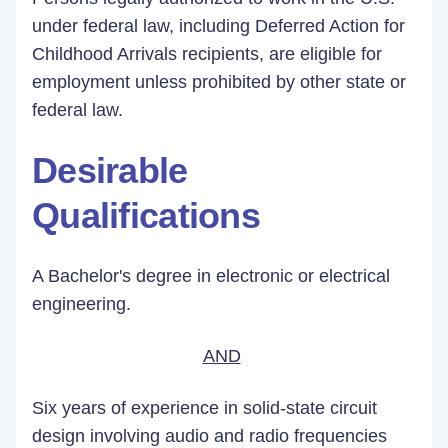
under federal law, including Deferred Action for
Childhood Arrivals recipients, are eligible for
employment unless prohibited by other state or
federal law.
Desirable
Qualifications
A Bachelor's degree in electronic or electrical
engineering.
AND
Six years of experience in solid-state circuit
design involving audio and radio frequencies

-*-

* Exercise brief *
Print out the complete listing above exactly, dropping each image.

* Answer below *
under federal law, including Deferred Action for
Childhood Arrivals recipients, are eligible for
employment unless prohibited by other state or
federal law.
Desirable
Qualifications
A Bachelor's degree in electronic or electrical
engineering.
AND
Six years of experience in solid-state circuit
design involving audio and radio frequencies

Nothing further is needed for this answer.